**ACTIVITY 1**
Copy the entries below word for word, from the line containing "LOW VOLTAGE AC" through the final line of the entries, with both of those lines included. Omit the pictures from your copy.

**GIVEN PASSAGE**

I came home filled with Jesus’s love. Using the green-screened IBM in our basement—still a few years away from that hallowed new treasure of dial-up internet, which I would eventually use to spelunk X-Files fansites and hunt-and-peck late-night messages in chat rooms to some nameless boy in Potosi—I typed up bible verses and printed them out, then taped them to my bedroom walls. But even as I proselytized to my bewildered family, even as I wore a sterling silver Jesus fish on my finger like an engagement ring, even as I listened to DC Talk and Jars of Clay, even as I prayed each night, I’m not sure I ever really believed. In a small town, the promises of religion are the language of protection, and I was being promised unconditional love—just as my body, and my very existence as a girl, had begun to betray me. Just as my desires had begun to consume me. Just as I was being taught to believe those desires were wrong, that they would mark me irreparably as both sinner and slut. So I swallowed the words that were taught to me at church, and at those Christian summer camps, like Communion. I tried my best to believe them. For a while, maybe I convinced myself I did.

**RECORDS FOR THE EXERCISE**
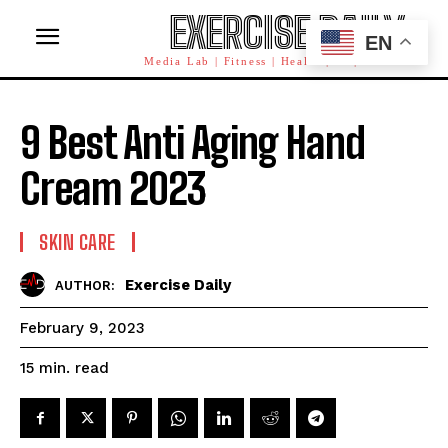
EXERCISE DAILY
EN
Media Lab | Fitness | Health | AI | Workforce
9 Best Anti Aging Hand
Cream 2023
SKIN CARE
Exercise Daily
AUTHOR:
February 9, 2023
read
15
min.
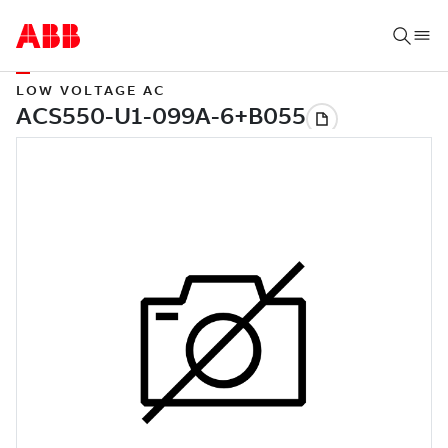
LOW VOLTAGE AC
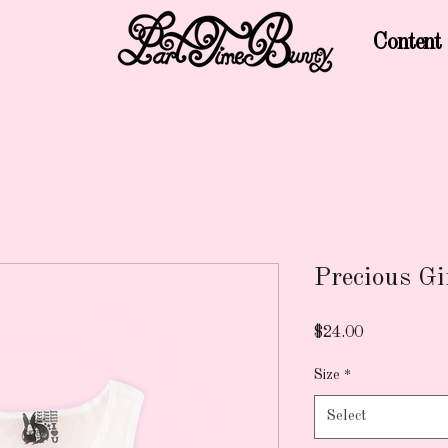
Content
Precious Gi
Price
$24.00
Size
*
Select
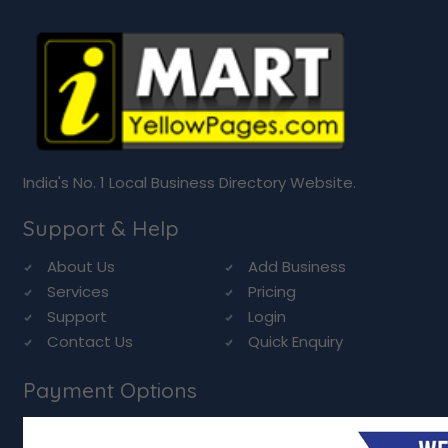
India's No. 1 Local Business Directory Website.
Support & Help
About Us
Add Business
Services
Pricing
Support
Login
Contact Us
Quick Enquiry
Payment Options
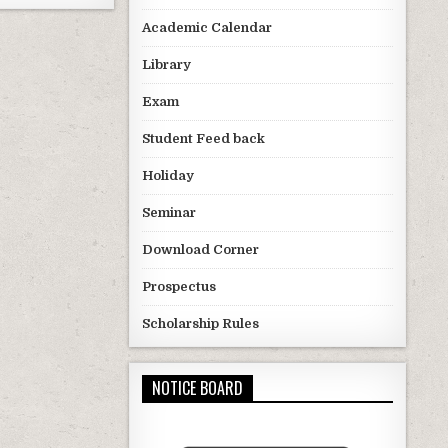
Academic Calendar
Library
Exam
Student Feed back
Holiday
Seminar
Download Corner
Prospectus
Scholarship Rules
NOTICE BOARD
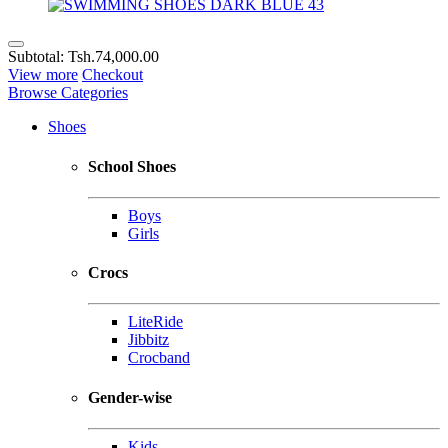
Subtotal:
Tsh.74,000.00
View more
Checkout
Browse Categories
Shoes
School Shoes
Boys
Girls
Crocs
LiteRide
Jibbitz
Crocband
Gender-wise
Kids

**ACTIVITY 2**
Answer these questions about the passage on religion in a small town:
(a) What kind of computer was in the basement?
(b) What did the narrator tape to the bedroom walls?
(c) Which two bands did the narrator listen to?

**YOUR RESPONSE 1**
LOW VOLTAGE AC
Content
Precious Gi
Price
$24.00
Size
*
Select
India's No. 1 Local Business Directory Website.
Support & Help
About Us
Add Business
Services
Pricing
Support
Login
Contact Us
Quick Enquiry
Payment Options
Academic Calendar
Library
Exam
Student Feed back
Holiday
Seminar
Download Corner
Prospectus
Scholarship Rules
NOTICE BOARD
Subtotal:
Tsh.74,000.00
View more
Checkout
Browse Categories
Shoes
School Shoes
Boys
Girls
Crocs
LiteRide
Jibbitz
Crocband
Gender-wise
Kids

**YOUR RESPONSE 2**
(a) A green-screened IBM.
(b) Printed-out Bible verses.
(c) DC Talk and Jars of Clay.